▸ Dataset extract:
* start *
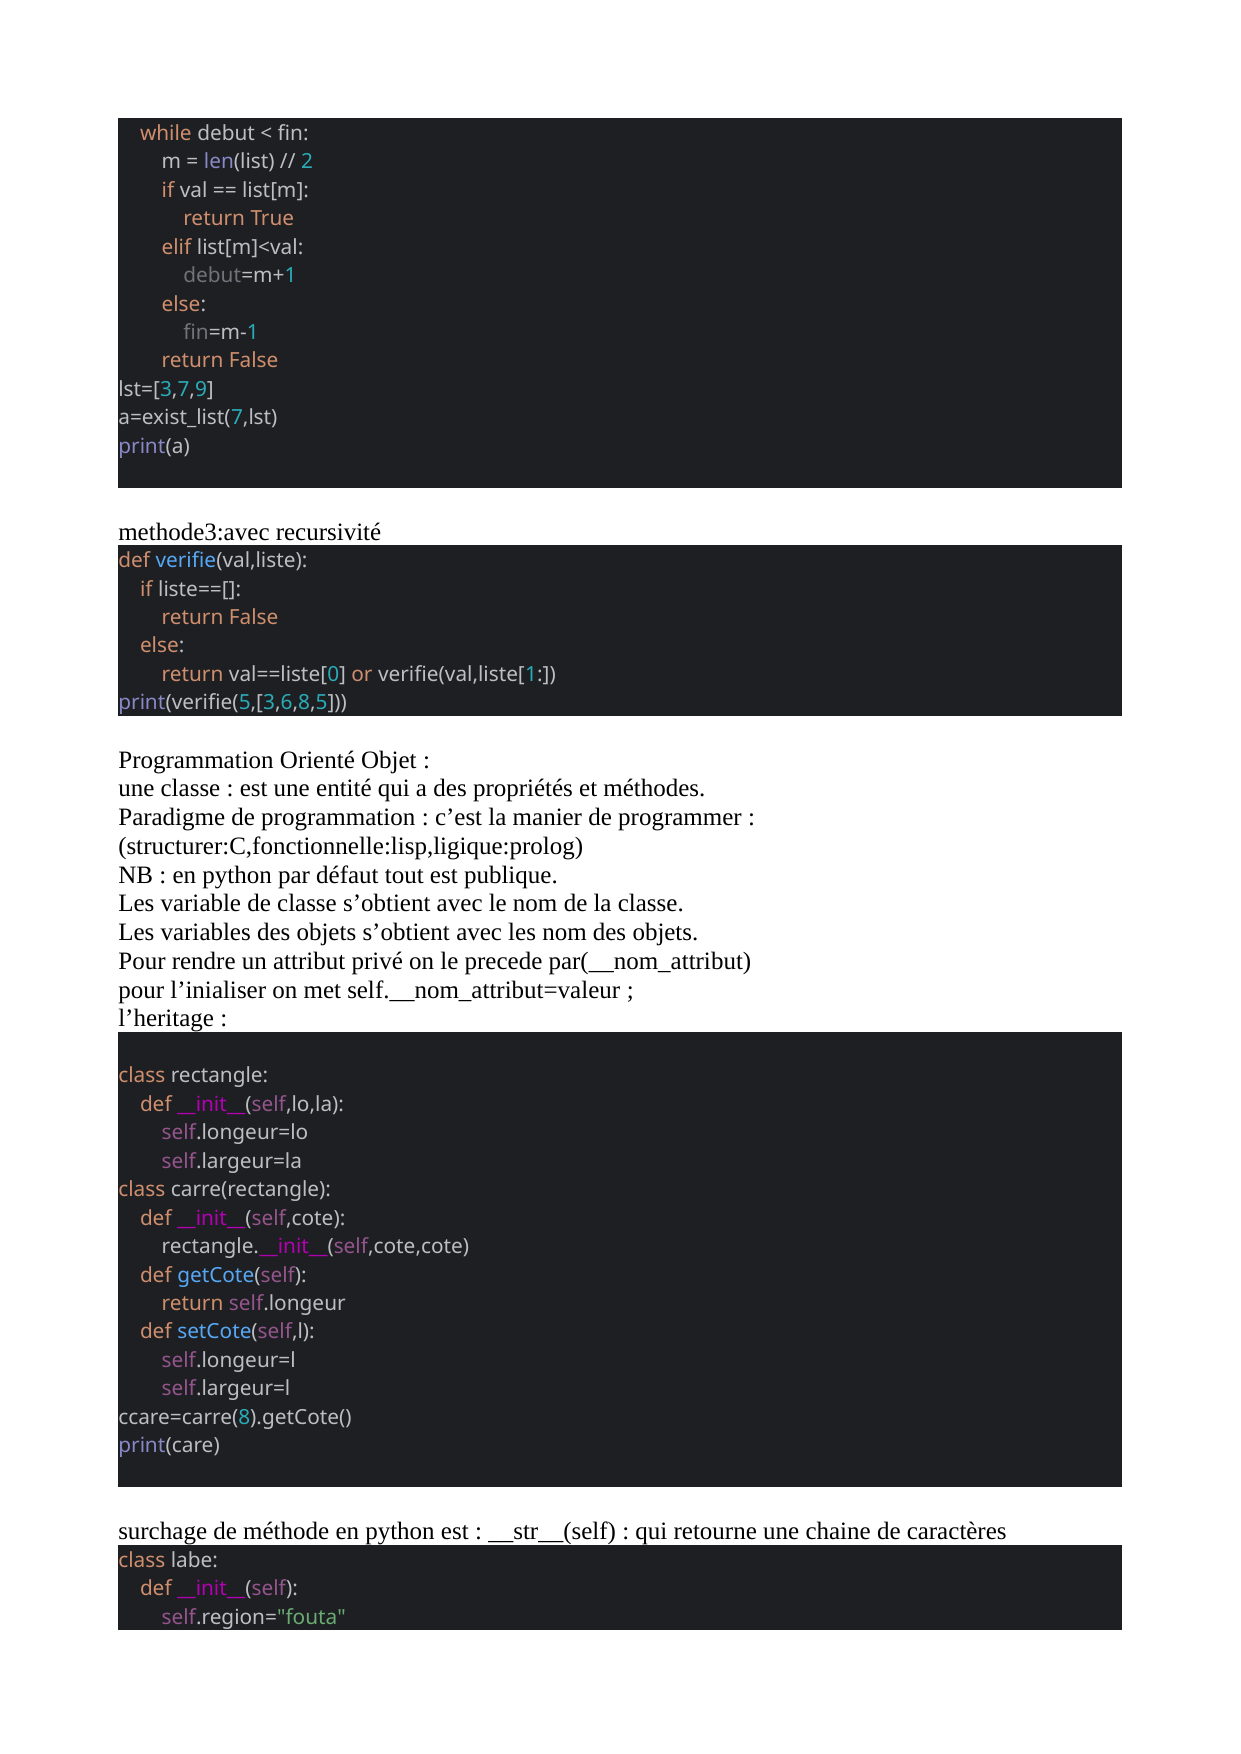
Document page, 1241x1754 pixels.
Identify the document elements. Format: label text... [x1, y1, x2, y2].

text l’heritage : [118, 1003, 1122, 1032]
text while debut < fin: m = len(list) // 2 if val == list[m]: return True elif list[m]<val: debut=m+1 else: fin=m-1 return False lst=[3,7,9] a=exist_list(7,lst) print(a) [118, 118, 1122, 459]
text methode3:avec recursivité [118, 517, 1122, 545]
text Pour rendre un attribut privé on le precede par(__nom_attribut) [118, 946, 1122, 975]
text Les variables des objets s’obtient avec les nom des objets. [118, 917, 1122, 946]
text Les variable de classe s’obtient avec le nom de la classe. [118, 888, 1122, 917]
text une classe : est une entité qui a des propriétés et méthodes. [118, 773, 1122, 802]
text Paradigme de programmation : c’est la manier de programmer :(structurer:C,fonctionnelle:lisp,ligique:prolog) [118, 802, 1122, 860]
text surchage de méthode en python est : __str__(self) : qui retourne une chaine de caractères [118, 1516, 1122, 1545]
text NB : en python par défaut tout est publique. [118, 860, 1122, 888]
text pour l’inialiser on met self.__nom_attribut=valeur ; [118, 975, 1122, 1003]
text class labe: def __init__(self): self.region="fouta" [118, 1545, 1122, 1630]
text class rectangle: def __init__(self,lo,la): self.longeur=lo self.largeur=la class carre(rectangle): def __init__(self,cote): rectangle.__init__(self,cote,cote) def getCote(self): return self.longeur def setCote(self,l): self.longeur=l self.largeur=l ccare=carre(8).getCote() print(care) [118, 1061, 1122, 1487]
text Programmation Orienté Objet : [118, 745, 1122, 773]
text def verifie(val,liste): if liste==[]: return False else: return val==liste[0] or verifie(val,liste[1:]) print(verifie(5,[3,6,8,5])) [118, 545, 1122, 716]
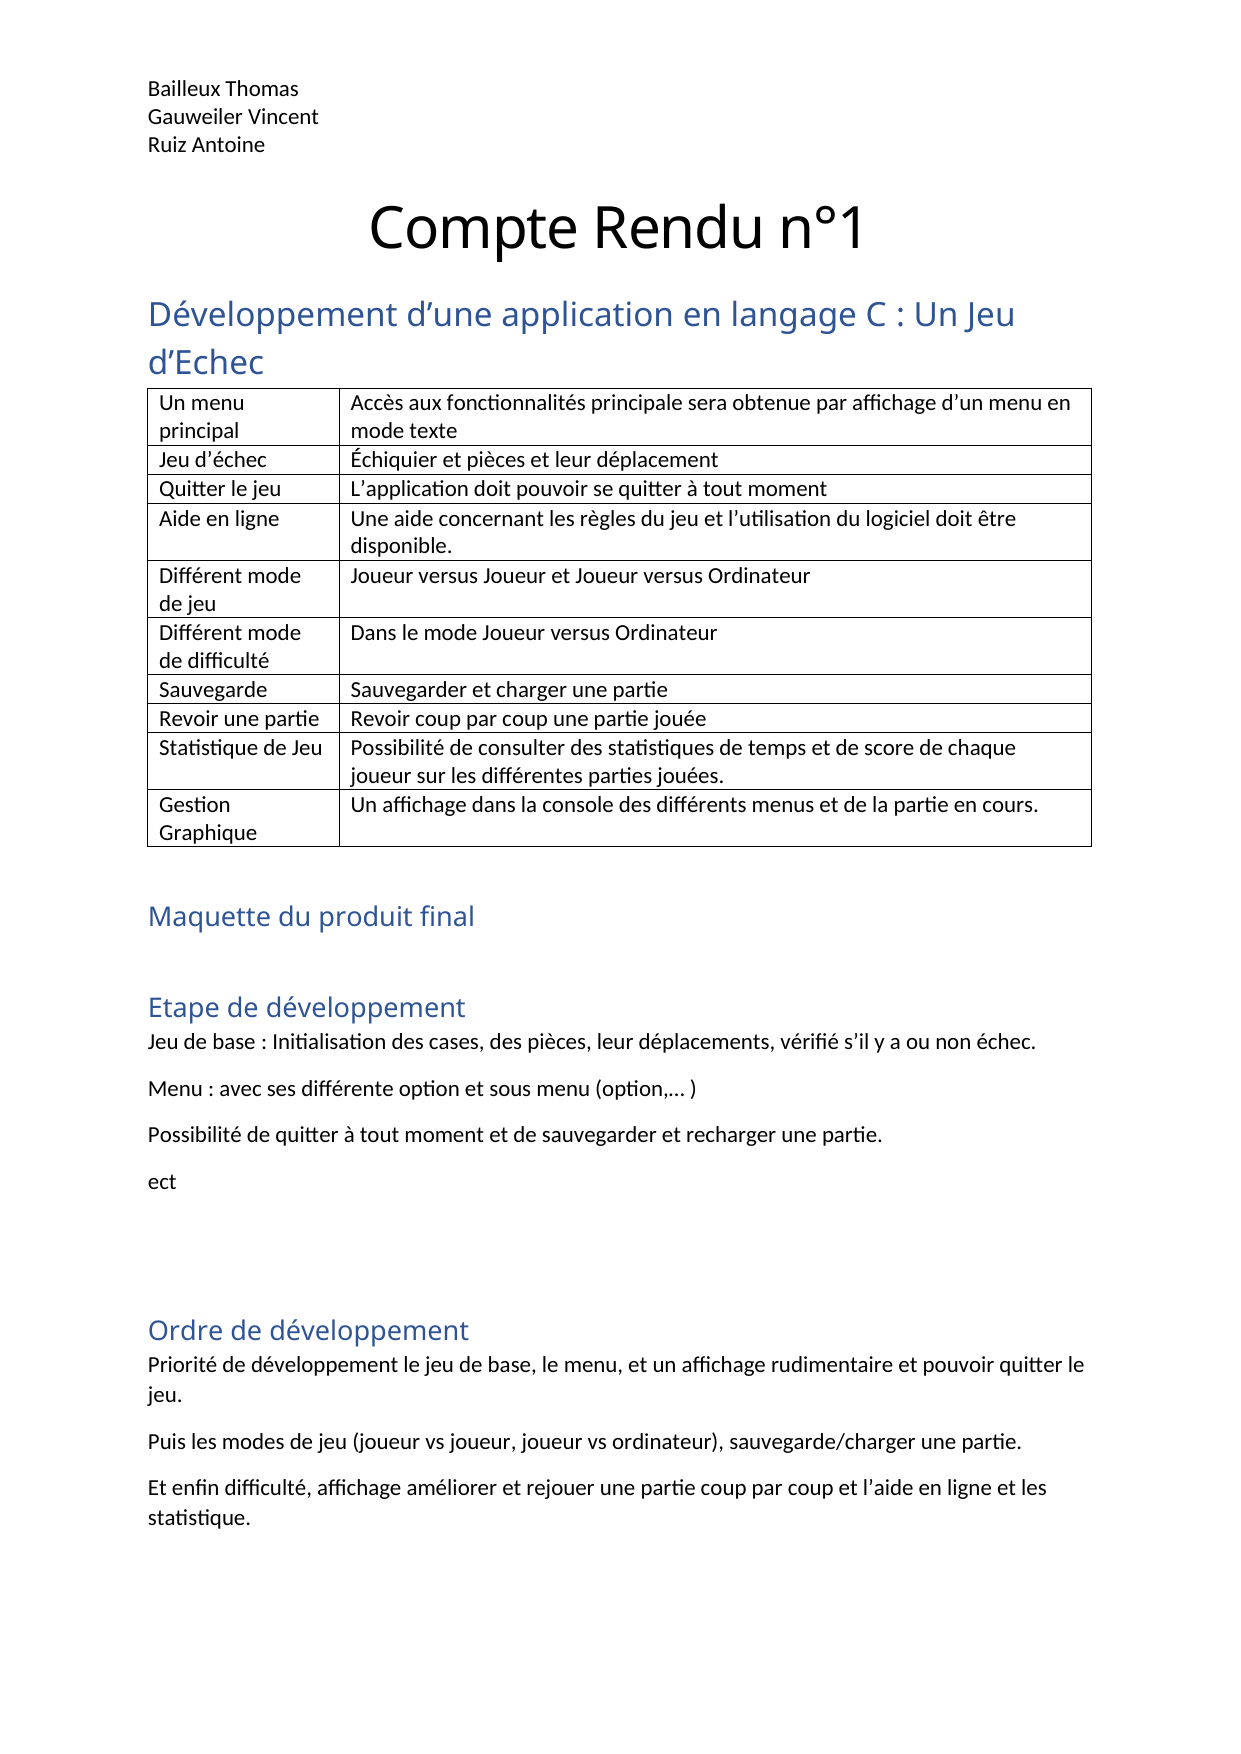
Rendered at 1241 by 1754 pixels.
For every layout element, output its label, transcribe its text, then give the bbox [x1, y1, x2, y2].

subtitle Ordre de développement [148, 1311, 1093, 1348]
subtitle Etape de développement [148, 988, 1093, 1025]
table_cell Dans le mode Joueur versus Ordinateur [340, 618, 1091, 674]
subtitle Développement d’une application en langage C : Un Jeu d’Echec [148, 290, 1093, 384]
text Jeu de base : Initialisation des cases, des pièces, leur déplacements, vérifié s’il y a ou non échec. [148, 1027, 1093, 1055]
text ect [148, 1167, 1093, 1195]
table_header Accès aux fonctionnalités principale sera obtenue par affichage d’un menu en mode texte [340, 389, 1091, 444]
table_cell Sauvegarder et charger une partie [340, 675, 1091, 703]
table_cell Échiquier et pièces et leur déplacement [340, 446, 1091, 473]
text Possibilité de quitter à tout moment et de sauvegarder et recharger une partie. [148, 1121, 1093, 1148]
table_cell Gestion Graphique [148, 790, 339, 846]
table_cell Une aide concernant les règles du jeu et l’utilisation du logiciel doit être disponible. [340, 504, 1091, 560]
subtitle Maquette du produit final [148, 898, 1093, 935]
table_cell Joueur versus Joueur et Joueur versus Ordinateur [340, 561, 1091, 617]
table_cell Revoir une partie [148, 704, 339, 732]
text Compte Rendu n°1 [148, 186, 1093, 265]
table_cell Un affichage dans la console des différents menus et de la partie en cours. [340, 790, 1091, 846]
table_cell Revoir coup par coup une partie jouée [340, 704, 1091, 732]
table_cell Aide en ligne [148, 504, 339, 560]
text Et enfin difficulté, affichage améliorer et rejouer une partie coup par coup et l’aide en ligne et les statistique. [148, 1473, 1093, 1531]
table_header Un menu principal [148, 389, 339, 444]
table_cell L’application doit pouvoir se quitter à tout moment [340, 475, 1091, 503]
* end *
▸ Prompt:
Please reproduce every line of the material above word for word, leaving the pictures out of your answer.

▸ Completed exercise:
Document page, 1241x1754 pixels.
Identify the document elements. Format: label text... [x1, y1, x2, y2].

text l’heritage : [118, 1003, 1122, 1032]
text while debut < fin: m = len(list) // 2 if val == list[m]: return True elif list[m]<val: debut=m+1 else: fin=m-1 return False lst=[3,7,9] a=exist_list(7,lst) print(a) [118, 118, 1122, 459]
text methode3:avec recursivité [118, 517, 1122, 545]
text Pour rendre un attribut privé on le precede par(__nom_attribut) [118, 946, 1122, 975]
text Les variables des objets s’obtient avec les nom des objets. [118, 917, 1122, 946]
text Les variable de classe s’obtient avec le nom de la classe. [118, 888, 1122, 917]
text une classe : est une entité qui a des propriétés et méthodes. [118, 773, 1122, 802]
text Paradigme de programmation : c’est la manier de programmer :(structurer:C,fonctionnelle:lisp,ligique:prolog) [118, 802, 1122, 860]
text surchage de méthode en python est : __str__(self) : qui retourne une chaine de caractères [118, 1516, 1122, 1545]
text NB : en python par défaut tout est publique. [118, 860, 1122, 888]
text pour l’inialiser on met self.__nom_attribut=valeur ; [118, 975, 1122, 1003]
text class labe: def __init__(self): self.region="fouta" [118, 1545, 1122, 1630]
text class rectangle: def __init__(self,lo,la): self.longeur=lo self.largeur=la class carre(rectangle): def __init__(self,cote): rectangle.__init__(self,cote,cote) def getCote(self): return self.longeur def setCote(self,l): self.longeur=l self.largeur=l ccare=carre(8).getCote() print(care) [118, 1061, 1122, 1487]
text Programmation Orienté Objet : [118, 745, 1122, 773]
text def verifie(val,liste): if liste==[]: return False else: return val==liste[0] or verifie(val,liste[1:]) print(verifie(5,[3,6,8,5])) [118, 545, 1122, 716]
Rendered at 1241 by 1754 pixels.
For every layout element, output its label, transcribe its text, then give the bbox [x1, y1, x2, y2].

subtitle Ordre de développement [148, 1311, 1093, 1348]
subtitle Etape de développement [148, 988, 1093, 1025]
table_cell Dans le mode Joueur versus Ordinateur [340, 618, 1091, 674]
subtitle Développement d’une application en langage C : Un Jeu d’Echec [148, 290, 1093, 384]
text Jeu de base : Initialisation des cases, des pièces, leur déplacements, vérifié s’il y a ou non échec. [148, 1027, 1093, 1055]
text ect [148, 1167, 1093, 1195]
table_header Accès aux fonctionnalités principale sera obtenue par affichage d’un menu en mode texte [340, 389, 1091, 444]
table_cell Sauvegarder et charger une partie [340, 675, 1091, 703]
table_cell Échiquier et pièces et leur déplacement [340, 446, 1091, 473]
text Possibilité de quitter à tout moment et de sauvegarder et recharger une partie. [148, 1121, 1093, 1148]
table_cell Gestion Graphique [148, 790, 339, 846]
table_cell Une aide concernant les règles du jeu et l’utilisation du logiciel doit être disponible. [340, 504, 1091, 560]
subtitle Maquette du produit final [148, 898, 1093, 935]
table_cell Joueur versus Joueur et Joueur versus Ordinateur [340, 561, 1091, 617]
table_cell Revoir une partie [148, 704, 339, 732]
text Compte Rendu n°1 [148, 186, 1093, 265]
table_cell Un affichage dans la console des différents menus et de la partie en cours. [340, 790, 1091, 846]
table_cell Revoir coup par coup une partie jouée [340, 704, 1091, 732]
table_cell Aide en ligne [148, 504, 339, 560]
text Et enfin difficulté, affichage améliorer et rejouer une partie coup par coup et l’aide en ligne et les statistique. [148, 1473, 1093, 1531]
table_header Un menu principal [148, 389, 339, 444]
table_cell L’application doit pouvoir se quitter à tout moment [340, 475, 1091, 503]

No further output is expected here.